In holistic yoga, postures and physical activity are fundamental to strengthen the body. Although in this modality the meditation or relaxation is not so relevant, do not forget to breathe during the practice.

If you are starting in yoga, here we leave you 5 basic postures for beginners. Dare and enjoy yoga to reconnect body and soul. Do not worry if you do not execute them perfectly because soon, with perseverance and discipline, you will improve.

Here are the Yoga exercises for beginners

1.Shavasana or corpse postureYoga exercises

This posture is ideal to relax and breathe. It consists of lying on the back with legs apart, arms away from the body and palms facing up.

Allow the fingers to rest and pick up a little. Relax the ankles, knees, thighs, and glutes.

In Shavasana, you will be able to release the tensions of the body and breathe because the posture allows you to be in a still state. You do not need to make a great physical effort: just lie down and breathe. It is one of the best yoga exercises for beginners.

2.Utkatasana or the chairYoga exercises

With the chair, you will strengthen the middle back and legs, as well as release tension in the spine.

To perform the posture of the chair you will place the legs together and stand, with the arms on both sides of the body and the feet about hip-width apart.

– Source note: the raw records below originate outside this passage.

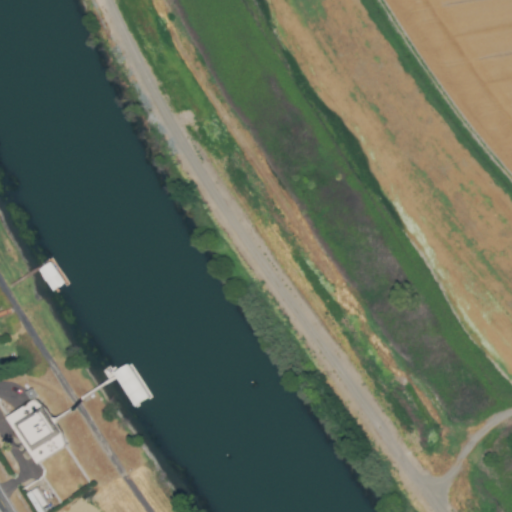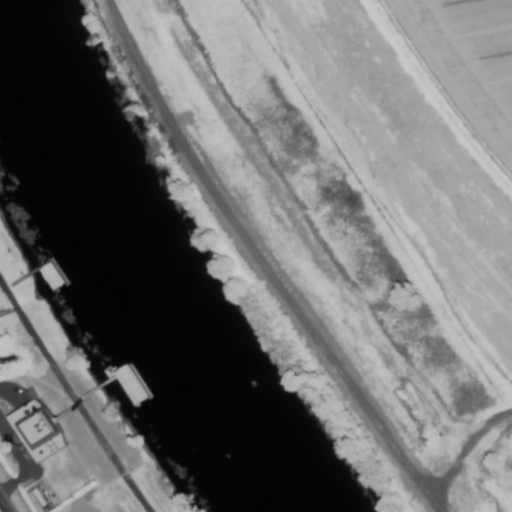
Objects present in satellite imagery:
crop: (376, 198)
road: (72, 397)
crop: (89, 500)
road: (3, 505)
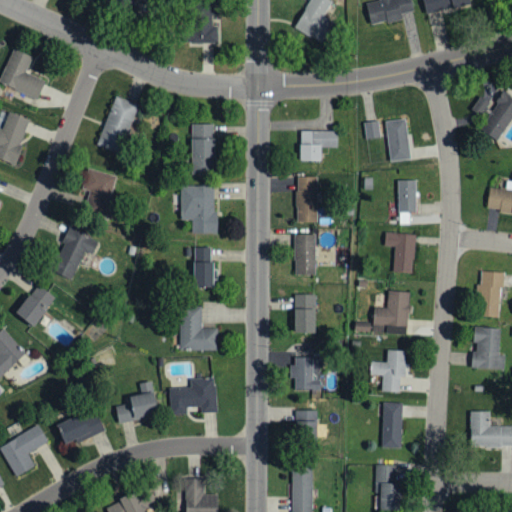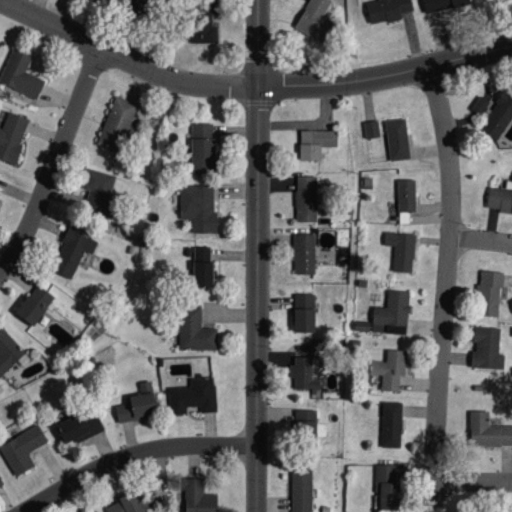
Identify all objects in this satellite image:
building: (126, 1)
building: (442, 4)
building: (386, 10)
building: (314, 20)
building: (202, 28)
road: (97, 32)
road: (255, 37)
road: (83, 38)
road: (440, 50)
road: (441, 60)
road: (266, 70)
building: (20, 75)
road: (186, 78)
road: (232, 79)
road: (313, 82)
building: (498, 117)
building: (116, 125)
building: (371, 130)
building: (12, 137)
building: (397, 140)
building: (315, 144)
building: (202, 149)
road: (52, 159)
building: (97, 192)
building: (306, 199)
building: (406, 200)
building: (499, 200)
building: (198, 208)
road: (480, 237)
building: (401, 251)
building: (72, 253)
building: (304, 254)
building: (202, 267)
road: (443, 286)
road: (254, 293)
building: (489, 295)
building: (34, 306)
building: (393, 313)
building: (304, 314)
building: (195, 331)
building: (486, 349)
building: (10, 353)
building: (390, 370)
building: (306, 374)
building: (194, 396)
building: (136, 406)
building: (305, 422)
building: (391, 424)
building: (78, 426)
building: (487, 430)
building: (22, 449)
road: (131, 456)
road: (471, 480)
building: (0, 481)
building: (386, 486)
building: (301, 489)
building: (195, 497)
building: (195, 497)
building: (132, 503)
building: (133, 503)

From that position, it inspires and raises the arms towards the ceiling, with the muscles of them activated and the palms of the hands facing each other.

Take them approximately at the height of the ears. Then bend the knees, trying not to exceed the ankles. Continue reading- Five Yoga postures that help you have strong arms

3.Svanasana or dog downYoga exercises

The dog down is one of the basic postures of yoga and this exercise will be present in several routines. It is called the rest position because it serves to relax the back in times of stress during practice.

In this position you can start lying or standing, depending on the routine you are running.

Separate the feet to the width of the hip, deeply inspire and raise the arms towards the ceiling.

As you exhale, bend the hip until you reach the floor with your hands. From this position, take a step back to reach the inverted V posture, bringing your hips to the ceiling. It is one of the yoga exercises for beginners.

4.Bhujangasana or the cobraYoga exercises

The cobra is a posture that serves to stretch the abdomen and lower back. To start the pose, stand on the mat face down with your arms slightly apart from the body and palms down as well.

Breathe and support the palms of your hands just below the shoulders.

Stretch your legs and support the instep of each foot on the mat.

Then stretch your arms at the same time you bend backward. Throw back your head too. It is one of the best yoga exercises for beginners.

5.Padmasana or lotus positionYoga exercises

This position is ideal for meditating and relaxing the body because you open your body and mind to the energies of the class. To start to sit on the mat and straighten your back with your legs straight.

Then bend one of the knees and draw the foot towards you holding it with your hands.

Put it on the thigh of the other leg, bringing the foot of the hip closer.

When you have your legs crossed, place your hands on your knees and breathe slowly.

This yoga poses for beginners are simple and you can do them at different times in practice. Relax and do not be afraid to start yoga practices, this will help you strengthen your body and mind!